Cashman’s goal since leveraging full control of the Yankees’ baseball operations has been to be seen on a level with Beane and Theo Epstein as “geniuses” whose vision led their particular organizations to success rather than a checkbook GM who covers up for mistakes by using endless amounts of Yankees cash (it’s like real money, only more cold, corporate and drenched in a self-anointed superiority). Yet the professionalism and CEO-style is lacking. He’s a caricature and a bad one at that. It’s satirical more than evolved.
Cashman’s behavior in the Louise Meanwell scandal was embarrassing to an organization for whom being embarrassed is the last thing they want and he’s still acting like a brat in a mid-life crisis, desperate for credit and the off-field perks that come with a powerful position, but unable to behave in an appropriate fashion when they arrive.

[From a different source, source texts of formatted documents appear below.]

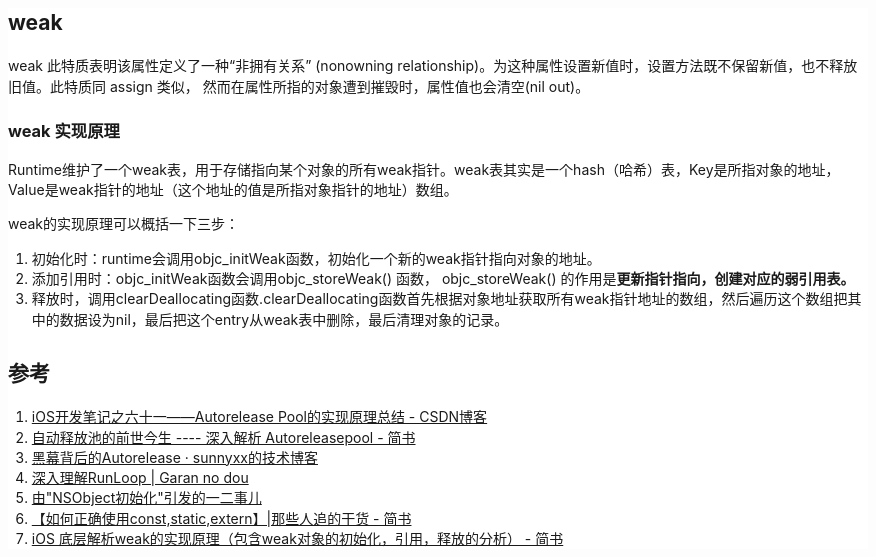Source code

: ## weak

weak 此特质表明该属性定义了一种“非拥有关系” (nonowning relationship)。为这种属性设置新值时，设置方法既不保留新值，也不释放旧值。此特质同 assign 类似， 然而在属性所指的对象遭到摧毁时，属性值也会清空(nil out)。

### weak 实现原理

Runtime维护了一个weak表，用于存储指向某个对象的所有weak指针。weak表其实是一个hash（哈希）表，Key是所指对象的地址，Value是weak指针的地址（这个地址的值是所指对象指针的地址）数组。

weak的实现原理可以概括一下三步：

1. 初始化时：runtime会调用objc_initWeak函数，初始化一个新的weak指针指向对象的地址。
2. 添加引用时：objc_initWeak函数会调用objc_storeWeak() 函数， objc_storeWeak() 的作用是**更新指针指向，创建对应的弱引用表。**
3. 释放时，调用clearDeallocating函数.clearDeallocating函数首先根据对象地址获取所有weak指针地址的数组，然后遍历这个数组把其中的数据设为nil，最后把这个entry从weak表中删除，最后清理对象的记录。

## 参考

1. [iOS开发笔记之六十一——Autorelease Pool的实现原理总结 - CSDN博客](https://blog.csdn.net/lizitao/article/details/56485100)
2. [自动释放池的前世今生 ---- 深入解析 Autoreleasepool - 简书](https://www.jianshu.com/p/32265cbb2a26)
3. [黑幕背后的Autorelease · sunnyxx的技术博客](http://blog.sunnyxx.com/2014/10/15/behind-autorelease/)
4. [深入理解RunLoop | Garan no dou](https://blog.ibireme.com/2015/05/18/runloop/)
5. [由"NSObject初始化"引发的一二事儿](https://juejin.im/post/5b63b857e51d455f5f4d1d74)
6. [【如何正确使用const,static,extern】|那些人追的干货 - 简书](https://www.jianshu.com/p/2fd58ed2cf55)
7. [iOS 底层解析weak的实现原理（包含weak对象的初始化，引用，释放的分析） - 简书](https://www.jianshu.com/p/13c4fb1cedea)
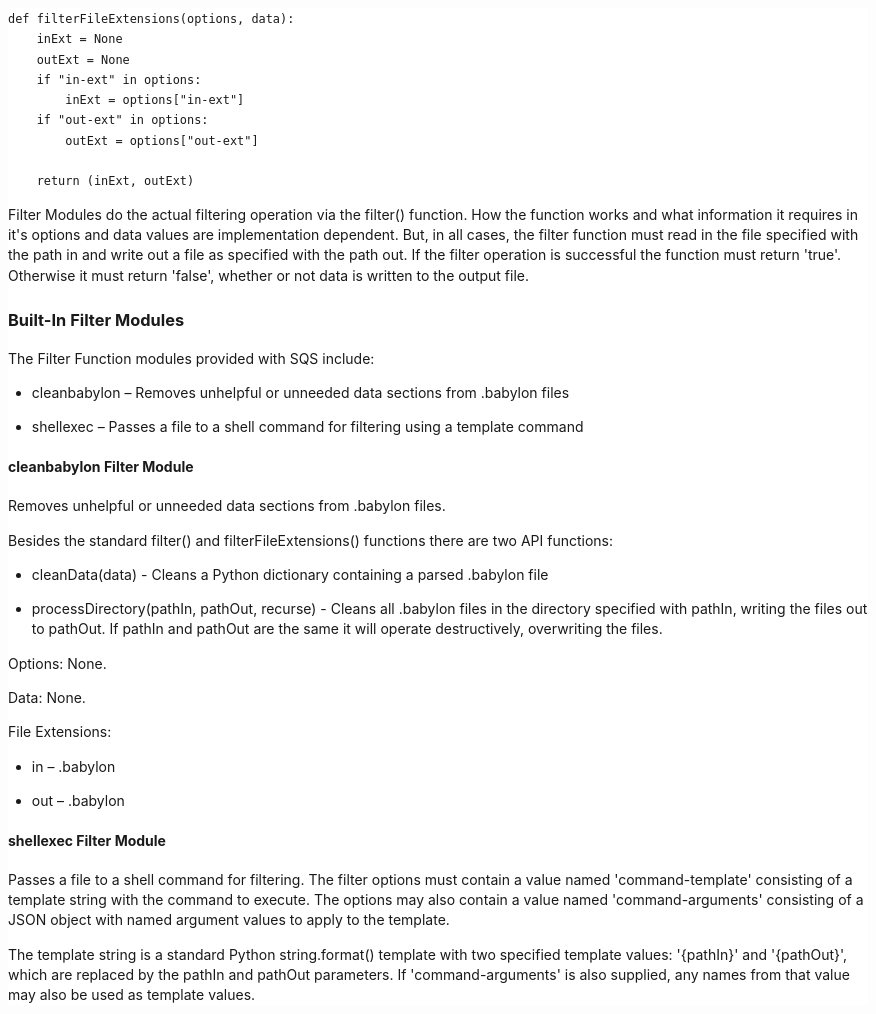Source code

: 	def filterFileExtensions(options, data):
	    inExt = None
	    outExt = None
	    if "in-ext" in options:
	        inExt = options["in-ext"]
	    if "out-ext" in options:
	        outExt = options["out-ext"]
    
	    return (inExt, outExt)

 Filter Modules do the actual filtering operation via the filter() function. How the function works and what information it requires in it's options and data values are implementation dependent. But, in all cases, the filter function must read in the file specified with the path in and write out a file as specified with the path out. If the filter operation is successful the function must return 'true'. Otherwise it must return 'false', whether or not data is written to the output file.
 
### Built-In Filter Modules
 
 The Filter Function modules provided with SQS include:
 
 * cleanbabylon – Removes unhelpful or unneeded data sections from .babylon files
 
 * shellexec – Passes a file to a shell command for filtering using a template command
 
#### cleanbabylon Filter Module

Removes unhelpful or unneeded data sections from .babylon files. 

Besides the standard filter() and filterFileExtensions() functions there are 
two API functions:

* cleanData(data) - Cleans a Python dictionary containing a parsed .babylon file

* processDirectory(pathIn, pathOut, recurse) - Cleans all .babylon files in 
  the directory specified with pathIn, writing the files out to pathOut. If
  pathIn and pathOut are the same it will operate destructively, overwriting
  the files.

Options: None.

Data: None.

File Extensions:

* in – .babylon

* out – .babylon

#### shellexec Filter Module

Passes a file to a shell command for filtering. The filter options must contain a value
named 'command-template' consisting of a template string with the command to execute. 
The options may also contain a value named 'command-arguments' consisting of a JSON object
with named argument values to apply to the template.

The template string is a standard Python string.format() template with two specified 
template values: '{pathIn}' and '{pathOut}', which are replaced by the pathIn and
pathOut parameters. If 'command-arguments' is also supplied, any names from that value
may also be used as template values.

Maybe that’s why A-Rod is such a continuing source of irritation: he embarrasses them. But the solution to A-Rod’s continuous penchant for making headlines isn’t for the GM to make it worse by trumping A-Rod’s headlines with his own. And in this case, what exactly did A-Rod do that was so terrible? The doctor said he was ready to start a rehab assignment and the Yankees haven’t signed off on it. So? All Cashman had to say was, “The doctor who made that call is an outside doctor and the organization’s medical staff will decide when A-Rod’s rehab will begin. It could be next week or it could be next month.” Instead he decided to vent his anger at the easiest target he has in A-Rod and make a new mess simultaneously making the usual villain, A-Rod, look sympathetic.
We can speculate what would have been said if Derek Jeter has made a similar statement and then go into the litany of differences in tone and public perceptions between Jeter and A-Rod, but when digging underneath all of refuse that has piled on during A-Rod’s tenure in pinstripes, it’s not all that different and Cashman most certainly wouldn’t have told Jeter to “shut the <bleep> up.” If anyone needs to follow that advice, it’s the GM whose own tenure is growing more pockmarked by his attitude, statements and behaviors by the day. And he hasn’t done a particularly great job running the team sans the aforementioned “Yankee money” either.